Let’s face it. Our pets are family and we want to give them the best quality of life possible. Healthy food, exercise, a comfy bed, toys, coats, and even Halloween costumes!
Healthy food is one of the most important contributors to an active, happy pet. Understanding what is, or is not in your dog’s food, is very important. In a recent blog, I wrote about looking for certain ingredients that should be avoided. Today, I am writing about something that should be included or supplemented in the diet - magnesium.
Magnesium is a mineral that controls and supports many metabolic functions - both in humans and dogs. Most of us know about the importance of potassium, but not magnesium. Magnesium supports the following functions in your dog:
Hormone functions and secretions
Maintaining electrical balance across cell membranes (muscle contraction)

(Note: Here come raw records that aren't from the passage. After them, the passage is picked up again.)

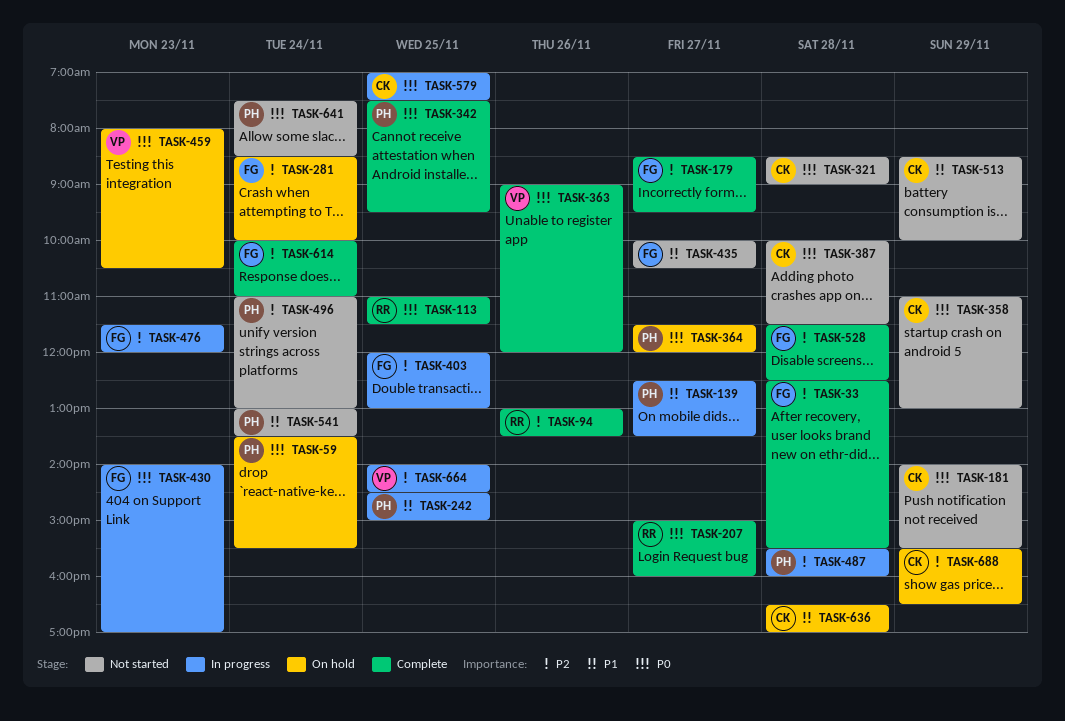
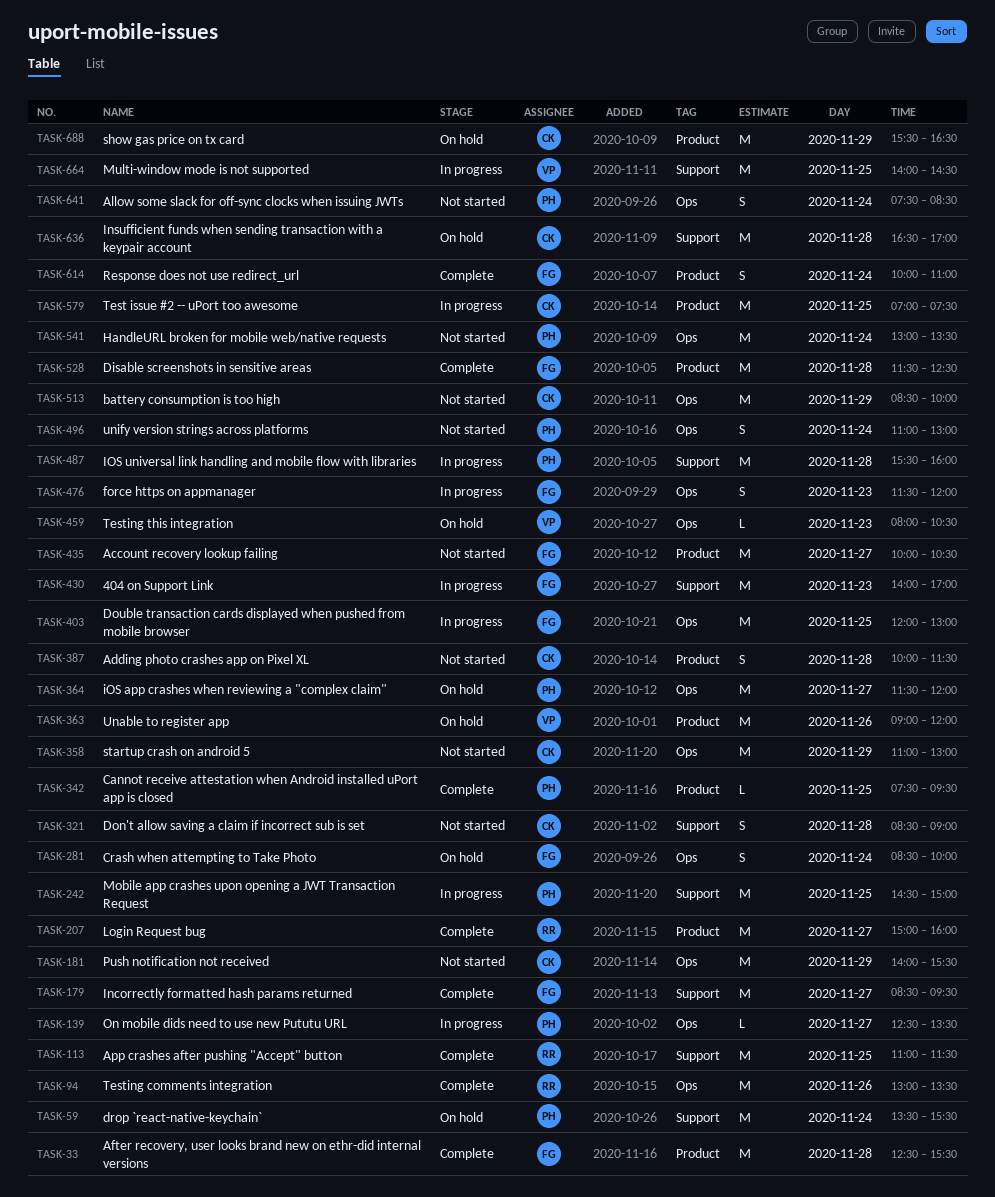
TASK-363, status: Complete -> On hold

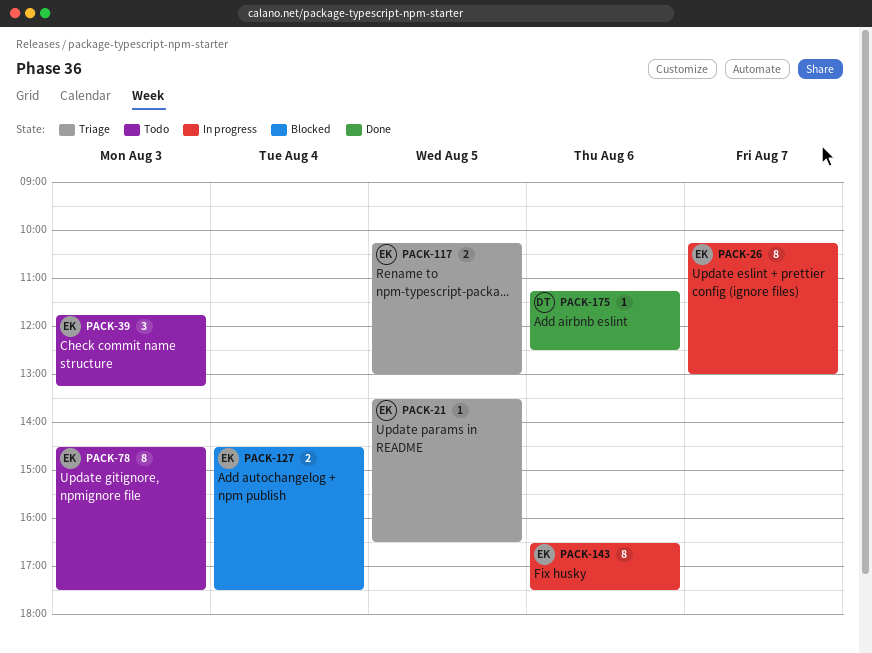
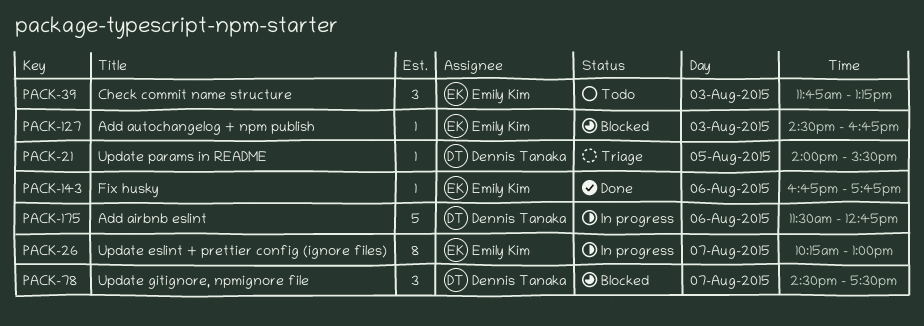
PACK-21, owner: Emily Kim -> Dennis Tanaka
PACK-21, begins: 13:30 -> 14:00
PACK-21, ends: 16:30 -> 15:30
PACK-78, status: Todo -> Blocked
PACK-78, owner: Emily Kim -> Dennis Tanaka
PACK-78, estimate: 8 -> 3
PACK-78, day: Aug 3 -> Aug 7
PACK-117: present -> none
PACK-127, estimate: 2 -> 1
PACK-127, day: Aug 4 -> Aug 3
PACK-127, ends: 17:30 -> 16:45
PACK-143, status: In progress -> Done
PACK-143, estimate: 8 -> 1
PACK-143, begins: 16:30 -> 16:45
PACK-143, ends: 17:30 -> 17:45
PACK-175, status: Done -> In progress
PACK-175, estimate: 1 -> 5
PACK-175, begins: 11:15 -> 11:30
PACK-175, ends: 12:30 -> 12:45

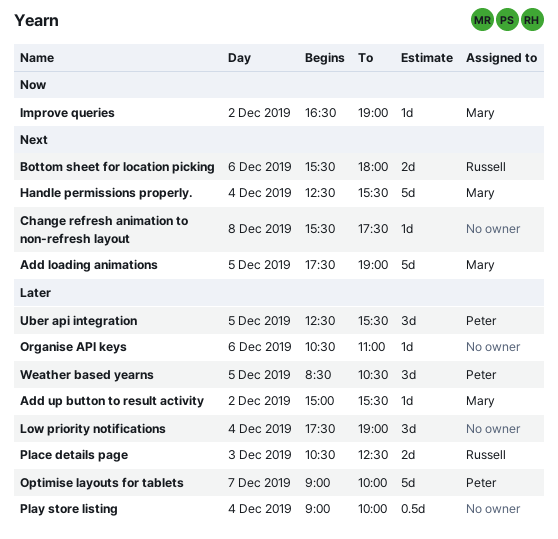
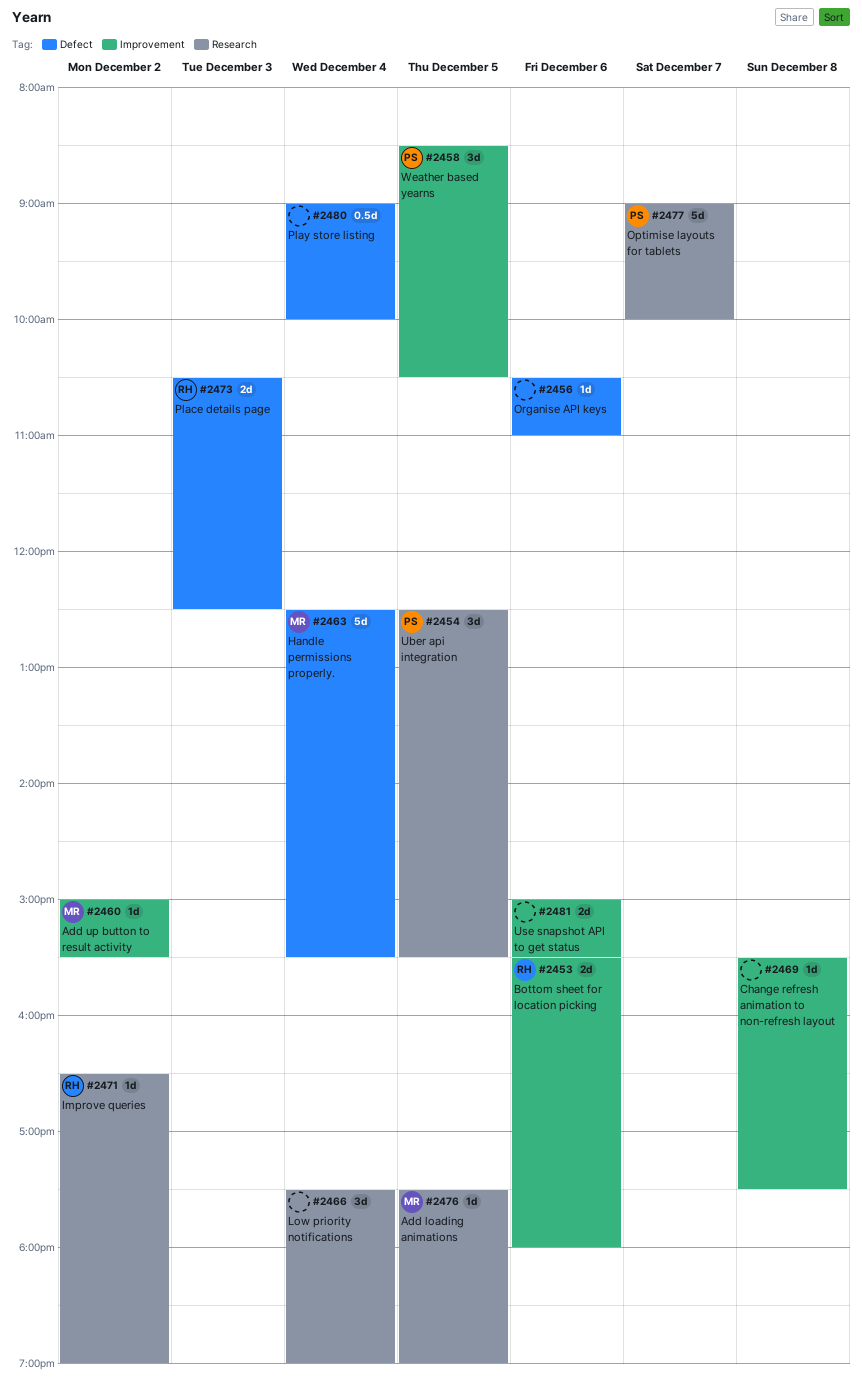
Add loading animations, estimate: 5d -> 1d
Improve queries, owner: Mary -> Russell
Use snapshot API to get status: none -> present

Maintaining calcium movement into the muscles (keep bones strong)
Metabolic functions (turning food into energy)
Proper absorption of calcium, phosphorus, potassium, sodium, vitamin C and E
Transmission of nerve signals (thinking, brain functions)
If you think about it, almost every function of your dog’s body requires magnesium. So, if your dog has too much or too little, it can cause some serious problems. Symptoms of low magnesium levels can include depression, heart arrhythmia, lethargy and muscle pain. Symptoms of too much are similar.
After reading the Your Dog Advisor article, What is the Optimal Level of Magnesium for Your Dog, I checked the ingredients of my dog’s dry food. I did not see magnesium mentioned, nor did I see any of the ingredients noted in the article that represent magnesium, such as magnesium oxide, bone meal, or soy. For a complete list, see the article.
Next time I am at the vet, I am going to ask if they can check my dog’s magnesium level. If it is on the low side, I will look to supplement his diet with some kidney beans.
Always check with your vet before you add supplements or change how you feed your dog. It’s always good to have a bit of knowledge so you know what questions to ask. This post is not intended to provide medical advice, just help you provide the best you can for your furry family member.